Un sentiment de délicatesse l'empêchait presque d'envisager le cas de M. Durosay. Il vit deux ou trois fois repasser sa figure rasée de gros homme apoplectique; il l'aperçut dégustant ses vins et ses liqueurs, le pied fin du verre à bordeaux entre le pouce et l'index, gras, obèses entre les phalanges, ou le petit verre enfoui dans le creux de la main énorme et rougeaude, la langue claquant sur le palais. Il avait les cheveux plats et luisants, séparés par une raie: telles deux pièces de satinette posées et collées sur le crâne. Il avait deux soucis: sa cave et ses melons. Pour le reste, il était bonhomme. Il trouvait sa femme fort jolie; il aimait qu'on lui fît entendre que tout le monde était de son avis. Quand il surprenait, en passant à son bras: «La belle madame Durosay!» il pensait avoir fait assez pour le nom de ses pères en l'accolant à la gloriole de cet ornement féminin, et assez fait pour sa femme en lui donnant son nom.

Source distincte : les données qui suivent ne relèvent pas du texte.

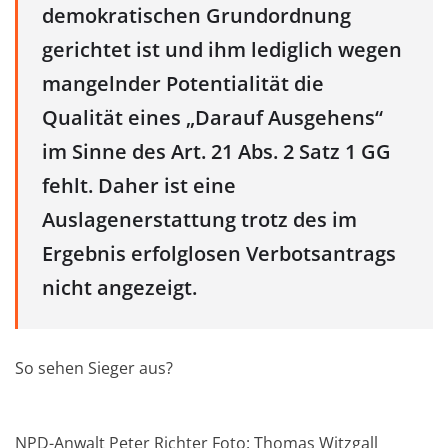
demokratischen Grundordnung
gerichtet ist und ihm lediglich wegen
mangelnder Potentialität die
Qualität eines „Darauf Ausgehens“
im Sinne des Art. 21 Abs. 2 Satz 1 GG
fehlt. Daher ist eine
Auslagenerstattung trotz des im
Ergebnis erfolglosen Verbotsantrags
nicht angezeigt.
So sehen Sieger aus?
NPD-Anwalt Peter Richter Foto: Thomas Witzgall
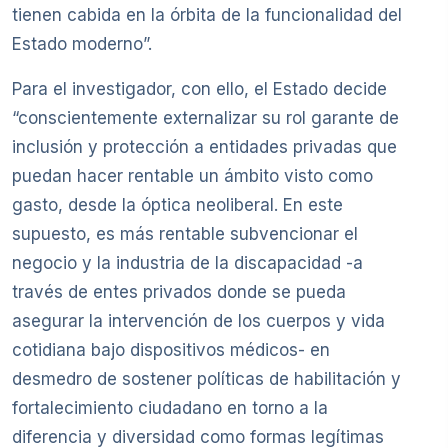
tienen cabida en la órbita de la funcionalidad del
Estado moderno”.
Para el investigador, con ello, el Estado decide
“conscientemente externalizar su rol garante de
inclusión y protección a entidades privadas que
puedan hacer rentable un ámbito visto como
gasto, desde la óptica neoliberal. En este
supuesto, es más rentable subvencionar el
negocio y la industria de la discapacidad -a
través de entes privados donde se pueda
asegurar la intervención de los cuerpos y vida
cotidiana bajo dispositivos médicos- en
desmedro de sostener políticas de habilitación y
fortalecimiento ciudadano en torno a la
diferencia y diversidad como formas legítimas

Il ne soupçonnait pas qu'elle eût pu être belle, ni complète si elle s'était appelée autrement que Durosay. Quant à l'amour, il le concevait une facétie libertine, un petit dévergondage malpropre, quelque chose qui s'exécute avec les bonnes quand on est tout jeunet, et avec des personnes ad hoc quand on est un débauché; qui conduit au désordre et qui ruine la santé. Le mot seul lui mettait à l'œil une pointe d'égrillardise, et prononcé devant sa femme, le gênait comme une inconvenance. Il traduisait ainsi le respect qu'il avait pour elle. De respect, il la comblait véritablement.

«Délicatesse? se dit Grandier qui n'avait pu s'empêcher de considérer cette physionomie, qu'il allait falloir blesser par les exigences du traitement. Délicatesse? Mais je suis puéril comme un enfant morveux; je raisonne comme mademoiselle Hubertine la Hotte et j'ai l'esprit du sacristain Lespingrelet! Ah! Samothrace! ô beauté! Je reculerais à entamer la suffisance et la paix de cet être ignorant de son rôle d'homme et qui commet chaque jour impunément, sous la protection des lois et de l'assentiment de ses concitoyens, un crime immonde: l'assassinat à petits coups de la femme, en sa femme.

»Oui! Oui! s'affirma le docteur en frappant du poing sur la table; ils sont tous des criminels avec leurs façons de s'arroger la propriété d'une femme et de ne pas lui donner l'amour; elle y a droit comme à l'air respirable, comme à la lumière, comme au soutien de la force mâle! Et c'est par égard pour cette petite convention répugnante que je me laisserais arrêter dans ma besogne de vie! Mais je m'associais, nous sommes tous associés à cette vilenie! Pouah!